Can The New York Times Improve Their Recipes?
The New York Times Cooking section is a favorite among many who read the online publication. Many great authors and cooks contribute to the postings although some recipes fare much better than others. This is exhibited both by the overall rating of the recipe and the number of people that they advertise have viewed the recipe. In this project, I set out to explore trends in recipe popularity and quantify those differences that I was observing. The goal was to produce recommendations for future recipe postings to boost customer interaction with the website.
About the Data
I chose 5 variables to analyse within each recipe page:
- Rating/Number of ratings
- Cooking Category
- Length of recipe
- Recipe Description
- Tag Words
Many recipes included all, some or few of these variables. I chose these five categories because they are important visual aspects of the recipes and have the possibility to significantly increase consumer traffic.
About the Scraping
To scrape the data from the Times website, I used Scrapy and built a data collection spider to acquire info from around 1,800 recipes. The scrape required the spider to travel down 3 levels of hyperlinks to arrive at each individual recipe page. There were a total of 7 pages with each collection of 'Editors' Collections' which the spider navigated to collect each recipe.
I transformed the data from the html format into a workable dataframe using both R and Python. I was able to parse the timestamps that were provided by the NYT and use them for time analysis after converting them to a common measurement.
My analysis of the data consisted of 5 main questions
- Is the overall number of ratings correlated with the star rating?
- Does the inclusion of a picture affect popularity?
- Does the inclusion of a lengthy description affect number of reviews?
- Does the inclusion of a "NYT cooking category" affect popularity?
- What are the most used and most popular recipe tags?
The review (0 - 5 stars) and the number of reviews were positively correlated. Although not directly correlated, you could infer that as a recipes number of reviews increased, so did their star rating.
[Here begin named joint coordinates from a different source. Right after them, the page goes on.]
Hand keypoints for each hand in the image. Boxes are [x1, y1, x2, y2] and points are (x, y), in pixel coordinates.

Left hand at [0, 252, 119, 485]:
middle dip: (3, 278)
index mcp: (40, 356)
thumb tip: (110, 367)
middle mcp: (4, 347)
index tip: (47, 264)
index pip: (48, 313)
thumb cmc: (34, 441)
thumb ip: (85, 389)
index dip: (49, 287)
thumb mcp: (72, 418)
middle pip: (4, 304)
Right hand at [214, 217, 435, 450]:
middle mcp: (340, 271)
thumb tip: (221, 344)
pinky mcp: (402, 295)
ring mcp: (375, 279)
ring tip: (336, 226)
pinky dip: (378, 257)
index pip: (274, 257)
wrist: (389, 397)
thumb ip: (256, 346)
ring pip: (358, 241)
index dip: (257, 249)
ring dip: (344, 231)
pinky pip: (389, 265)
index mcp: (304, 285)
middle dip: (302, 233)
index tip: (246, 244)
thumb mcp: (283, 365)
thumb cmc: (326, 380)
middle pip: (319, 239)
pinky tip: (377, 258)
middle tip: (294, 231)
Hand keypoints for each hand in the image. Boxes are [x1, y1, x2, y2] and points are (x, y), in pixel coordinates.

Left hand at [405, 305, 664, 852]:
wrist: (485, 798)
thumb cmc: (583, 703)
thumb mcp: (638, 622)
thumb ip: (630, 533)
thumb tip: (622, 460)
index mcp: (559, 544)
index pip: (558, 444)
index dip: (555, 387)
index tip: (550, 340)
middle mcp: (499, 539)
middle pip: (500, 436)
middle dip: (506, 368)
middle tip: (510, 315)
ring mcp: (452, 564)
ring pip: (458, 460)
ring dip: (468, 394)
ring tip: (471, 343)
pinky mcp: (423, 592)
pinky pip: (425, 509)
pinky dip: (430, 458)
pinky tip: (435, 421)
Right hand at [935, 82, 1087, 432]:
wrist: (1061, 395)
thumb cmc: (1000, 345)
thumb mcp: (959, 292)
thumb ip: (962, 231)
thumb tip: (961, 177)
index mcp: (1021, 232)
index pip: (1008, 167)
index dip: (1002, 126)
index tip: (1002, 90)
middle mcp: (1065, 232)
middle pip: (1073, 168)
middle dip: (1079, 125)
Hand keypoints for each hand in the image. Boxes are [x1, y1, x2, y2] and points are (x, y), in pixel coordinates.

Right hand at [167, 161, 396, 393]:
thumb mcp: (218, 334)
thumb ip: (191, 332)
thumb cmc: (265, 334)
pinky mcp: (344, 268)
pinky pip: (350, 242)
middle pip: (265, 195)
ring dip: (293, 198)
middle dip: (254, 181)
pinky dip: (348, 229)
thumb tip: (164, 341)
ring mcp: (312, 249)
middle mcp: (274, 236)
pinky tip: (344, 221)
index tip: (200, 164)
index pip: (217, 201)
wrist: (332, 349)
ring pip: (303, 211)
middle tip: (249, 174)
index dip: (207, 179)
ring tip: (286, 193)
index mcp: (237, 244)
I used number of ratings as a variable to assess popularity rather than review because it was a much more granular statistic and the review was more like a categorical variable, having only 3 tiers.
Picture or No Picture
I assumed the inclusion of a picture on a recipe would have a large impact on the popularity i.e. having a picture would result in a more popular post. This did not turn out to be the case. Although the spread of data in the category "Picture" was centered around a higher average number of reviews, this was not a significant difference. Overall, having a picture may indicate a small number of change in reviews although I could not conclude empirically that this was true.
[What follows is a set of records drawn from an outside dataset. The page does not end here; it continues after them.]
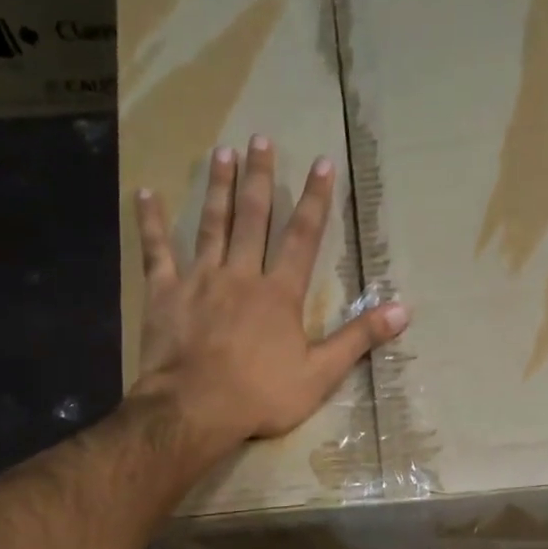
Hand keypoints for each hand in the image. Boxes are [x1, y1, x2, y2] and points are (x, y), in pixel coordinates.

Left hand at [130, 136, 408, 450]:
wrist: (196, 410)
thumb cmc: (261, 396)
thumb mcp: (320, 375)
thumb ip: (358, 340)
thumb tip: (402, 310)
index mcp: (279, 294)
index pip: (302, 238)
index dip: (315, 201)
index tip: (321, 163)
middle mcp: (240, 275)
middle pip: (253, 219)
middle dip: (260, 178)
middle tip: (260, 139)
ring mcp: (199, 280)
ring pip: (210, 224)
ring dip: (218, 188)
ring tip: (221, 152)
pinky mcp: (165, 294)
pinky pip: (155, 250)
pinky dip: (150, 222)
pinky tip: (145, 193)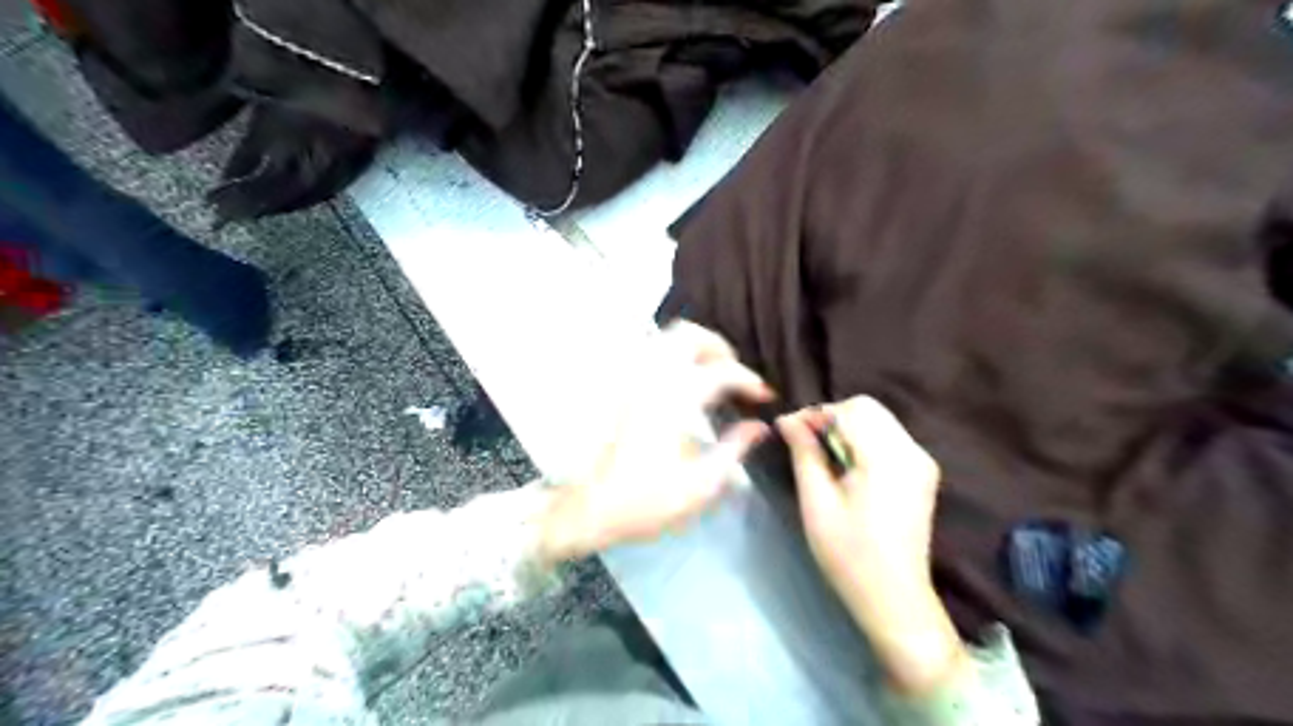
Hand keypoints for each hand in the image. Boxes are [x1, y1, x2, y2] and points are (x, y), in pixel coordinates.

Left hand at [537, 321, 764, 563]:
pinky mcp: (620, 389)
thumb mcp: (701, 484)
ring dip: (694, 348)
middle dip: (719, 349)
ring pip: (665, 339)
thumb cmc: (647, 500)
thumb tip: (759, 426)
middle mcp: (651, 380)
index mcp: (675, 401)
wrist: (591, 508)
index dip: (749, 380)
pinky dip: (672, 356)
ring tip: (711, 373)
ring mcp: (631, 380)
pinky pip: (649, 354)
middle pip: (689, 336)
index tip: (764, 397)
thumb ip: (735, 448)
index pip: (722, 372)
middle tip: (735, 375)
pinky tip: (682, 380)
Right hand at [772, 396, 964, 698]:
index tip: (791, 431)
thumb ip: (804, 453)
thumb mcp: (817, 502)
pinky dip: (865, 440)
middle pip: (869, 409)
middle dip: (833, 418)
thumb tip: (787, 419)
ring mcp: (922, 462)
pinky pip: (890, 437)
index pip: (851, 409)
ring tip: (824, 456)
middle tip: (805, 443)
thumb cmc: (848, 554)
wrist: (894, 598)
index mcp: (887, 459)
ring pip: (880, 420)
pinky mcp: (924, 473)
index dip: (817, 413)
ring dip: (848, 428)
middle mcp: (912, 452)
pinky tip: (848, 467)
There were 5 different 'recipe categories' that a recipe could have apart from not being given a category:
- Editor's Pick
- Cookbook Exclusive
- Times Classic
These five categories are correlated with very different popularity results. The majority of "Healthy" recipes seem to be much more unpopular than than even the recipes with no category at all. Although the only category that has a significantly different average number of reviews than the 'no category" category, is "Times Classic". This category performs much better than if you are to write a similar recipe without the category tag.
After converting the recipe times to a standard measurement in minutes, you can deduce from the graphs that there is not a real difference in the popularity of recipes depending on the time it takes to cook them. Longer recipes have a slightly lower median number of reviews, though this did not prove to be a significant difference.
The inclusion of a description blurb at the beginning of a recipe proved to make the most significant difference in overall popularity out of all of the variables. This makes sense as the description is a chance for the author to 'sell' the recipe to the reader before they take the plunge to cook it.
The two charts shown here are the most popular tags sorted by average number of ratings of the recipes they are used with, and total number of recipes they are used with, respectively. The two charts provide very different tags and give insight into what categories of recipes people are gravitated towards. Because the charts show different tag words, this proves very useful for designing future recipes. Because a tag word is used in many recipes does not necessarily mean that it is providing value.
Based on the data collected and analysis, I can conclude the following from the findings:
- Popularity of a recipe, measured by the total number of ratings is positively correlated with the 5 star review of the recipe.
- Having a picture does not necessarily negatively impact the recipe as a whole. This is important when developing recipes when thinking whether to pay for a professional food photographer etc. It could be overall beneficial to save money on the back end because it does not significantly negatively affect the front end.
- Having a Recipe Category can both positively and negatively affect the popularity of the recipe. The "Times Classic" Recipe category proves to be correlated with a significantly higher popularity. Although this might be a reason to add the category to more highly rated recipes, this would have to be analysed further. The inclusion of the tag in more recipes may dilute the affect.
- Including a recipe description significantly affects the popularity of the recipe. This is an easy change to make. Add a description and generally you will see your recipe become more popular.
- The inclusion of specific tag words may significantly increase the popularity of the recipe. Alternatively, looking at the most tag words with the highest average number of ratings may be a good "map" to steer the direction of new recipes.